Newswise — Although prior research has studied motivations behind purchasing luxury goods, little research has examined the actual societal effects of people using these luxury products. So how does luxury consumption dictate social behavior? 

According to newly published findings by Assistant Professor of Marketing Yajin Wang at the University of Maryland’s Robert H. Smith School of Business, women using a luxury product tend to exhibit selfish behavior such as sharing fewer resources than women using the same non branded product.

The work is published as “Does the Devil Wear Prada? How Luxury Consumption Influences Prosocial Behavior” by the International Journal of Research in Marketing.

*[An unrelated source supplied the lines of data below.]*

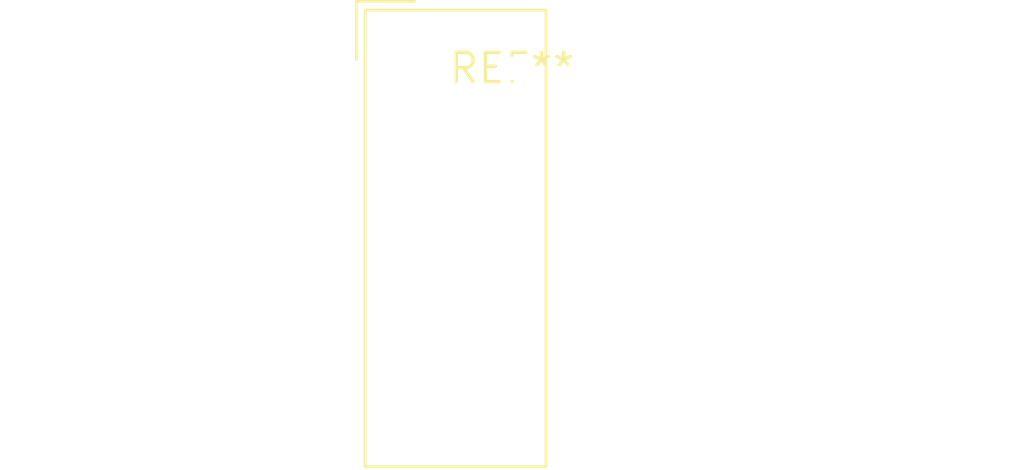
<source format=kicad_pcb>
(kicad_pcb (version 20240108) (generator pcbnew)

  (general
    (thickness 1.6)
  )

  (paper "A4")
  (layers
    (0 "F.Cu" signal)
    (31 "B.Cu" signal)
    (32 "B.Adhes" user "B.Adhesive")
    (33 "F.Adhes" user "F.Adhesive")
    (34 "B.Paste" user)
    (35 "F.Paste" user)
    (36 "B.SilkS" user "B.Silkscreen")
    (37 "F.SilkS" user "F.Silkscreen")
    (38 "B.Mask" user)
    (39 "F.Mask" user)
    (40 "Dwgs.User" user "User.Drawings")
    (41 "Cmts.User" user "User.Comments")
    (42 "Eco1.User" user "User.Eco1")
    (43 "Eco2.User" user "User.Eco2")
    (44 "Edge.Cuts" user)
    (45 "Margin" user)
    (46 "B.CrtYd" user "B.Courtyard")
    (47 "F.CrtYd" user "F.Courtyard")
    (48 "B.Fab" user)
    (49 "F.Fab" user)
    (50 "User.1" user)
    (51 "User.2" user)
    (52 "User.3" user)
    (53 "User.4" user)
    (54 "User.5" user)
    (55 "User.6" user)
    (56 "User.7" user)
    (57 "User.8" user)
    (58 "User.9" user)
  )

  (setup
    (pad_to_mask_clearance 0)
    (pcbplotparams
      (layerselection 0x00010fc_ffffffff)
      (plot_on_all_layers_selection 0x0000000_00000000)
      (disableapertmacros false)
      (usegerberextensions false)
      (usegerberattributes false)
      (usegerberadvancedattributes false)
      (creategerberjobfile false)
      (dashed_line_dash_ratio 12.000000)
      (dashed_line_gap_ratio 3.000000)
      (svgprecision 4)
      (plotframeref false)
      (viasonmask false)
      (mode 1)
      (useauxorigin false)
      (hpglpennumber 1)
      (hpglpenspeed 20)
      (hpglpendiameter 15.000000)
      (dxfpolygonmode false)
      (dxfimperialunits false)
      (dxfusepcbnewfont false)
      (psnegative false)
      (psa4output false)
      (plotreference false)
      (plotvalue false)
      (plotinvisibletext false)
      (sketchpadsonfab false)
      (subtractmaskfromsilk false)
      (outputformat 1)
      (mirror false)
      (drillshape 1)
      (scaleselection 1)
      (outputdirectory "")
    )
  )

  (net 0 "")

  (footprint "Converter_DCDC_TRACO_TBA2-xxxx_Single_THT" (layer "F.Cu") (at 0 0))

)

</source>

Co-authors Wang and University of Minnesota Carlson School of Management professors Deborah Roedder John and Vladas Griskevicious provided women with a Prada handbag to use. They then presented the women with opportunities to exhibit prosocial behavior like donating money to charity.

They discovered that the women gave less when donating money in private but gave more when donating money in front of other people. 

“This research demonstrates that luxury consumption has a negative impact beyond the luxury user alone,” say the authors. “Our work shows that luxury consumption can also have negative consequences for the well-being of others because the lower levels of prosocial behavior triggered by luxury usage in our studies have negative effects for others. Such behaviors, which can be viewed as the societal costs of luxury consumption, are not only unexpected but are also unwelcome consequences of luxury usage.” 

What’s more, the research found that luxury products tend to boost an individual’s sense of their own social status, but only if the luxury product is perceived as rare and exclusive and is used in front of other people. 

“We uncover conditions under which luxury products boost people’s sense of status, which then alters their prosocial behavior,” the authors say. “In doing so, we help reconcile previous opposing findings regarding the effect of social status on prosocial behavior. Whereas luxury consumption generally promotes less prosocial tendencies, it leads to more prosocial behavior when such acts can enhance a person’s reputation.” 

So does the devil wear Prada? While this phrase implies that only wicked people wear and use luxury brands, these findings suggest something else: wearing and using Prada can lead ordinary people to behave badly.

“We repeatedly found that women wearing luxury products behaved less prosocially, including by sharing less money with others and donating less money to charity when no one was around to see it,” say the authors. “Taken together, these findings provide novel evidence that using luxury goods affects how people feel and behave.”